Last time I went to a softball
game, I was a blimp. The last time I
went to a game, I was 37 weeks pregnant full of life, hope and joy. I didn’t watch much of the last few games of
the spring season as I was too busy talking about babies with the other moms at
the field. Not only was I excited for
Avery’s arrival but so were they. We
anticipated starting the fall season off with a stroller and an almost 4 month
old. That was not how it went Friday.
Friday, the start of the season, looked like it did this
time last year from the outside. This
time last year I didn’t know I was pregnant, the Florida heat was still in full
effect and there I was toting along my chair to watch my husband play
softball. On the outside Friday looked
just like it did this time last year but inside it felt SO VERY WRONG. I knew it would be trying returning there
without her, I felt so empty. But as we
were walking up, I noticed the most beautiful sight. In a perfect blue sky, with no rain in sight,
shining down on the fields were two amazing rainbows. Every time I see a rainbow, I think of my
baby girl smiling down on me from Heaven.

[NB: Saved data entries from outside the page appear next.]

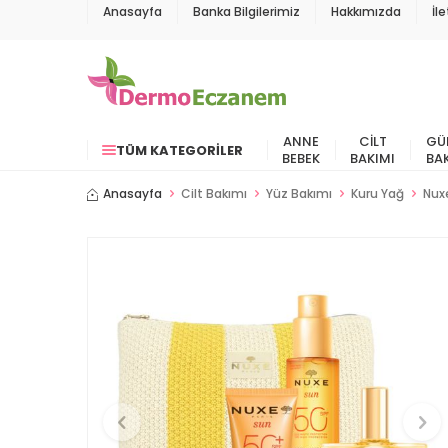
Anasayfa
Banka Bilgilerimiz
Hakkımızda
İl
ANNE
CILT
GÜ
TÜM KATEGORILER
BEBEK
BAKIMI
BA
Anasayfa
Cilt Bakımı
Yüz Bakımı
Kuru Yağ
Nux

I took a picture and started to feel a little less anxious about the
fact that the season was starting off completely different than I had planned
last May. It warmed my heart and
reassured me that I could make it through.
I find strength from these signs I feel God sends down to me from my daughter. Little did I know as we were walking to the
field how much these 2 rainbows would symbolize.

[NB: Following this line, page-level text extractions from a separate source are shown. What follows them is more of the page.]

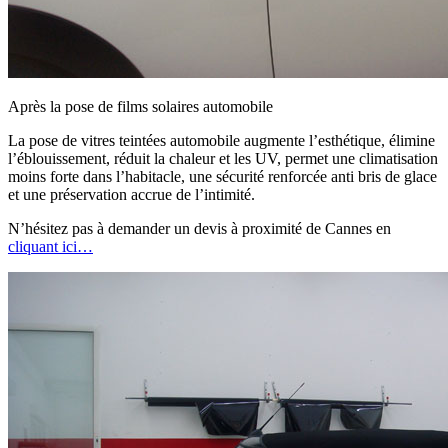
Après la pose de films solaires automobile
La pose de vitres teintées automobile augmente l’esthétique, élimine
l’éblouissement, réduit la chaleur et les UV, permet une climatisation
moins forte dans l’habitacle, une sécurité renforcée anti bris de glace
et une préservation accrue de l’intimité.
N’hésitez pas à demander un devis à proximité de Cannes en
cliquant ici…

People started arriving at the fields and I was anxious. Like
I do so often since losing Avery, I tried not to make eye contact but it didn’t
work for too long. I was, of course, approached
by many with words of kindness and love.
These situations are always nice but generally are overwhelming. I prayed that my sister in law would arrive
soon to help me not become overtaken by everything that was happening. She did and the conversations with others
subsided. Then the teams took the field
in an opening ceremony. They handed out
trophies for last season and then went on to talk about how much adversity our
little Church League Softball group had faced over the summer. My heart sank as I knew what was coming. They brought up Avery and how her brief life
touched so many and how everyone would be forever changed by us but they also
spoke about a member of another team who lost his life in a motorcycle accident
this summer. This season, the teams
would be 2 short-Avery and Mr. Morris. In
the midst of these kind words, I lost it.

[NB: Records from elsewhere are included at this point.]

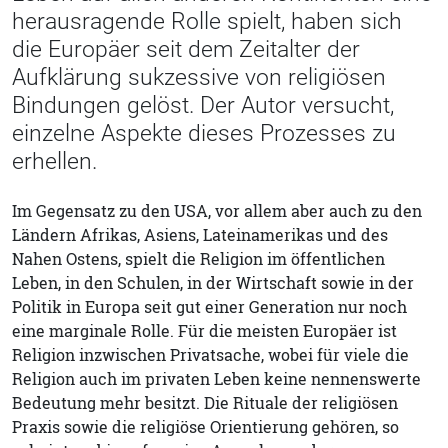
herausragende Rolle spielt, haben sich
die Europäer seit dem Zeitalter der
Aufklärung sukzessive von religiösen
Bindungen gelöst. Der Autor versucht,
einzelne Aspekte dieses Prozesses zu
erhellen.
Im Gegensatz zu den USA, vor allem aber auch zu den
Ländern Afrikas, Asiens, Lateinamerikas und des
Nahen Ostens, spielt die Religion im öffentlichen
Leben, in den Schulen, in der Wirtschaft sowie in der
Politik in Europa seit gut einer Generation nur noch
eine marginale Rolle. Für die meisten Europäer ist
Religion inzwischen Privatsache, wobei für viele die
Religion auch im privaten Leben keine nennenswerte
Bedeutung mehr besitzt. Die Rituale der religiösen
Praxis sowie die religiöse Orientierung gehören, so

Hearing how much my daughter touched others turns me to a pile of
mush. However, I was quickly smiling as
my 3 year old nephew heard them say Avery’s name while playing with his cars
and instantly looked up and said, “baby Avery?”
It was precious. Not only were
the adults remembering my daughter but so was my little nephew who only saw
Avery twice before she left us. Knowing
that others are touched by my daughter and still think about her is such an
amazing feeling. The ceremony was very
nice and I was once again thankful to live in a small community where everyone
cares about everyone else.
I had put the
rainbows to the back of my mind. Later
on, the head of the league pointed out that there were 2 rainbows in that
beautiful rain-free sky before the games; Avery and Mr. Morris letting us know that
they are looking out for us from Heaven.
If that’s not a sign from God, I don’t know what is! I cherish these moments, these signs. They help reaffirm what I believe in my heart
and give me even more hope that one day; I will be with my little girl
again. I believe God uses these things
to help us through our dark days and this really has helped me through this
weekend of anticipating results next week.
I just pray that for as long as I am here on earth without her God will
continue to send me signs from her in Heaven so that I can continue to feel
that connection.
“Fear thou not; for I am with thee: be not dismayed; for I
am thy God: I will strengthen thee; yea, I will help thee; yea, I will uphold
thee with the right hand of my righteousness.”